Não existe diferença nas atitudes de Thelma e de Bernarda (Daniela Romo), a pérfida vilã de Triunfo do Amor, capaz das maiores maldades idiotas, como colocar uma criança amarrada num trilho de trem. Mas diferente das atrizes mexicanas, em que o público parece gostar de caricatura na composição como parte do tempero de situações absurdas e completamente irreais, Adriana Esteves tentou dar credibilidade à sua vilã.

Diferente de Carminha em Avenida Brasil (2012), quando ela pesou a mão e criou caras e bocas porque o texto e as situações permitiam, com Amor de Mãe tornou Thelma uma vilã tão artificial quanto as malvadas de filmes infantis, Adriana Esteves desceu o tom para tentar dar algum ar de humanidade para uma personagem perdida e que não tinha como ganhar a torcida do público.

Adriana Esteve brilha em cena

É bem verdade que não há como defender a vilã. E não se trata da torcida natural para uma malvada se dar mal, trata-se de ser impossível elogiar as decisões artísticas que a novela dá para Thelma. Ela é um erro ambulante do ponto de vista dramatúrgico e faz apenas o que uma roteirista desesperada por criar cenas fortes pede. Mas sua intérprete conseguiu o que parecia impensável diante de uma personagem de estatura tão baixa.

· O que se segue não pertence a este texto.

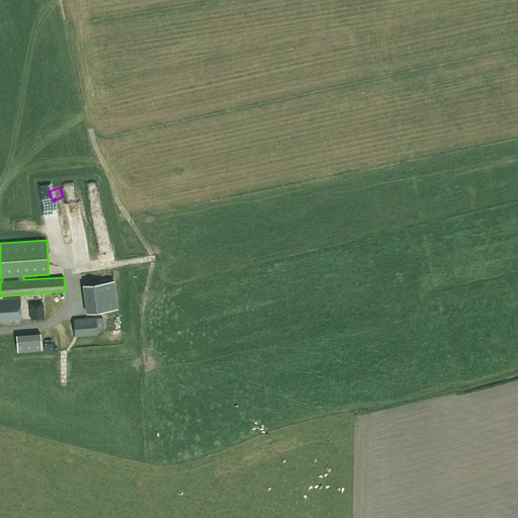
[(118,309),(114,281),(82,285),(86,314),(118,309)]
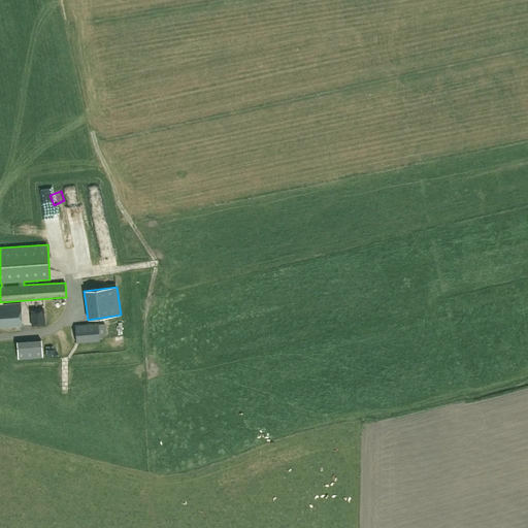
[(0,327),(22,326),(21,304),(0,305),(0,327)]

Normalmente, quando o papel é muito ruim, fica difícil para o artista salvar alguma coisa e oferecer dignidade ao telespectador. Mas neste caso é o que acontece, já que, quanto mais Thelma se afunda com situações esdrúxulas e de humor involuntário - a gente ri de nervoso com essas maldades toscas - Adriana Esteves brilha em cena como se fosse o próprio Sol e tivesse vida própria, sem a necessidade de se apoiar em um texto minimamente aceitável.

A decisão de transformar Thelma numa mulher que fala baixo e que tem o olhar assustado, como se fosse um rato já presa em uma ratoeira, permite ao público ver uma atriz brilhando. Não existe qualquer traço de tentativa de salvar a personagem porque, obviamente a atriz sabe que não há salvação. Mas ela tenta salvar a própria trajetória para que o público veja: a vilã é esdrúxula, mas eu sou uma grande atriz. E ela é maior que a Thelma, é uma extraordinária atriz que brilha até diante de cenas ruins.